Researchers assessed trends in Medicaid prescriptions in all 50 states between 2011 and 2019, identifying “significant reductions in the volume of prescriptions within the drug classes that align with the medical indications for pain, depression, anxiety, sleep, psychosis, and seizures,” in states that had enacted legalization versus those that didn't. 

Since 1996, 38 states and the District of Columbia have passed medical cannabis laws (MCL). In 2022, 18 states and DC have passed recreational cannabis laws (RCL). 

The study found self-reported cannabis use increased 5% following the implementation of MCL, a 13% increase following RCL, and a 25% increase following RCL with active dispensaries. 

Medicaid recipients in states with RCL reduced prescriptions for depression by 11.1%, for anxiety by 12.2%, for pain by 8%, for seizures by 9.5%, for psychosis by 10.7%, and for sleep by 10.8%. 

"These results have important implications. The reductions in drug utilization that we find provide information about potential cost savings for state Medicaid programs," the study's authors Shyam Raman, a doctoral student in the Cornell Jeb E. Brooks School of Public Policy, and Indiana University doctoral student Ashley Bradford said. 

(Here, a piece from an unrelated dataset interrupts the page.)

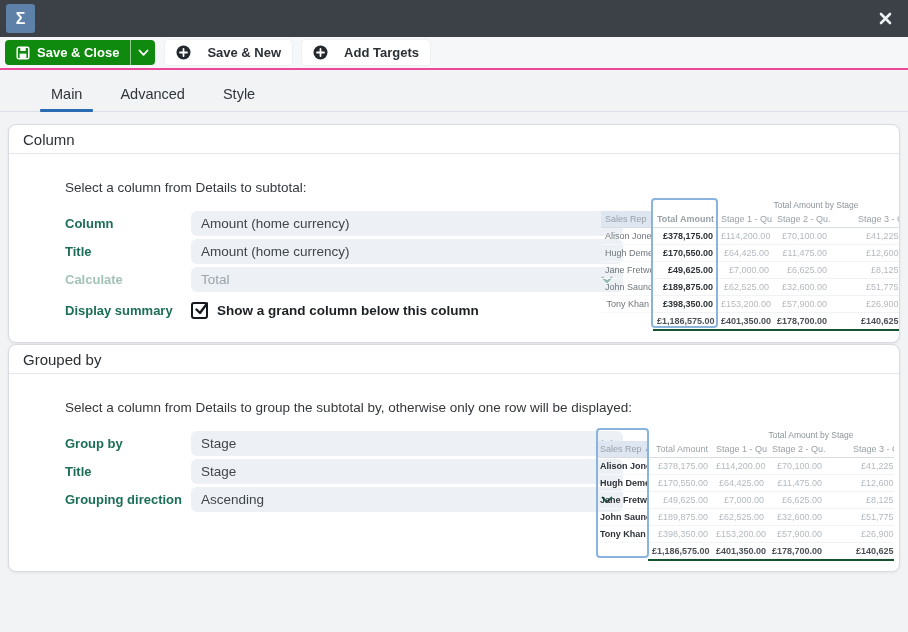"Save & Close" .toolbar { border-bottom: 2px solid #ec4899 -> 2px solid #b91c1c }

The authors note the limitations of their findings. Since the data is taken from the state level, the researchers can not investigate how these results may differ by patient or demographic characteristics. 

The authors also recognize that they can't speak on whether individual patients are substituting between pharmaceuticals and cannabis. 

"We must also consider the possibility that an increase in patients using cannabis to treat their medical conditions may have the unintended consequence of creating more distance between individuals and their medical providers," the authors stated. 

Whatever the underlying truth, the data from this decade-long study will likely draw more research. 

Correlation does not equal causation, but if its proven that RCLs save states money on their Medicaid payments then that is just another incentive to legalize cannabis after decades of negative propaganda.